When Lucky Rogers got out of school, he was quite popular in the domestic circuit piling up runs for Moratuwa Sports Club. He made quite an impact as captain too as Moratuwa were promoted to Premier League from Sara Trophy. Lucky was  jack of all trade; team’s  leading batsman, wicketkeeper and skipper, who had the knack to make things happen, despite having limited bowling resources.

In 1990s, the wicket keeping gloves of the national cricket team exchanged hands between a few players; Gamini Wickramasinghe, Chamara Dunushinghe, Pubudu Dassanayake, Rumesh Kaluwitharana and Lanka de Silva. But Lucky Rogers never got a look in.

“Well, there were financial constraints facing my family and I decided to play league cricket in Australia so that I could earn a living by playing the sport and look after my family. I guess I missed out because of that,” Lucky Rogers told The Island.

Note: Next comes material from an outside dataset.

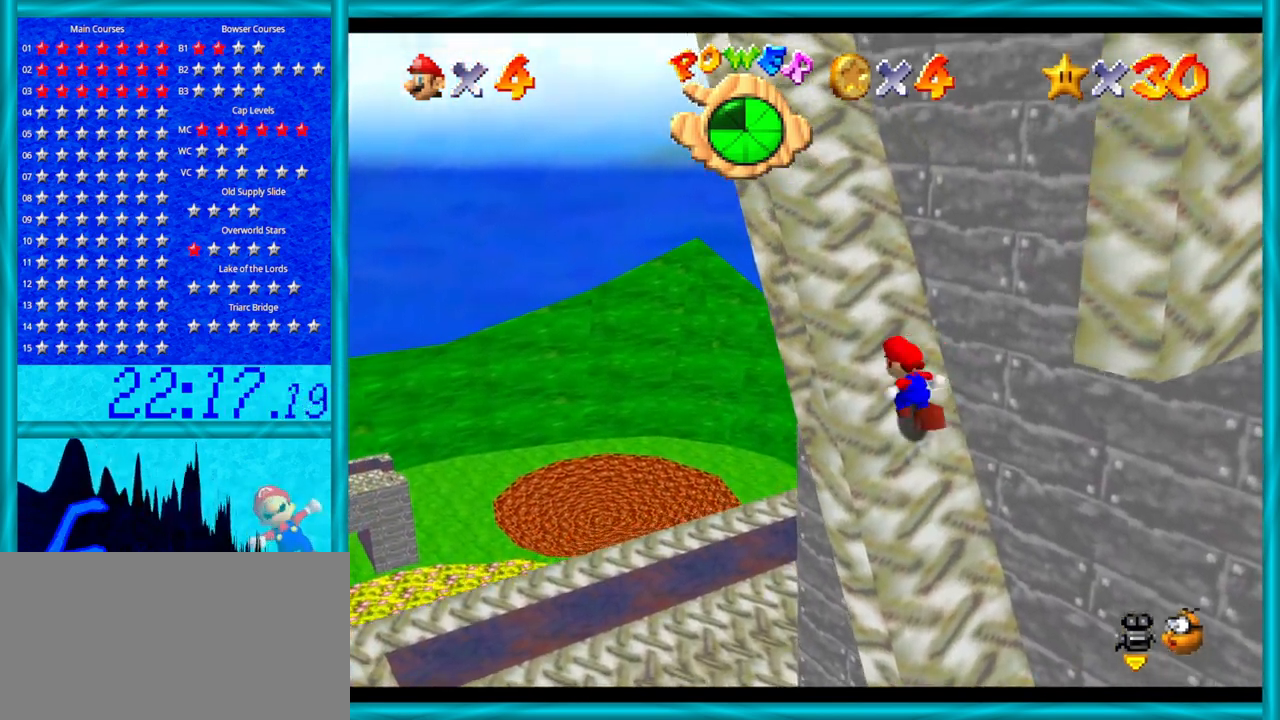
{"buttons": ["A", "B"], "left_stick": "up-left", "events": [[67, "B", "down"], [167, "B", "up"], [250, "B", "down"], [383, "B", "up"], [417, "B", "down"]]}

Lucky represented North Cofield for seven seasons and won the Victorian Championships twice. He is hailed down under in cricket circles as much as here. Lucky credits the values he brought to the game thanks to the coaches he had; Mr. Bernard Perera, Mr. Chandana Mahesh and Mr. Manjula Peiris. It reiterates a very pertinent point, the need to have quality coaches at school level.

Lucky Rogers is an example that you don’t have to play for Sri Lanka to leave an indelible mark in the game. He championed the cause of not so fancy teams as a schoolboy and in domestic cricket and later on when he took to coaching he taught the players finer points of the game, but more importantly to play the game in the right spirit. Men like him are rare and need to be celebrated.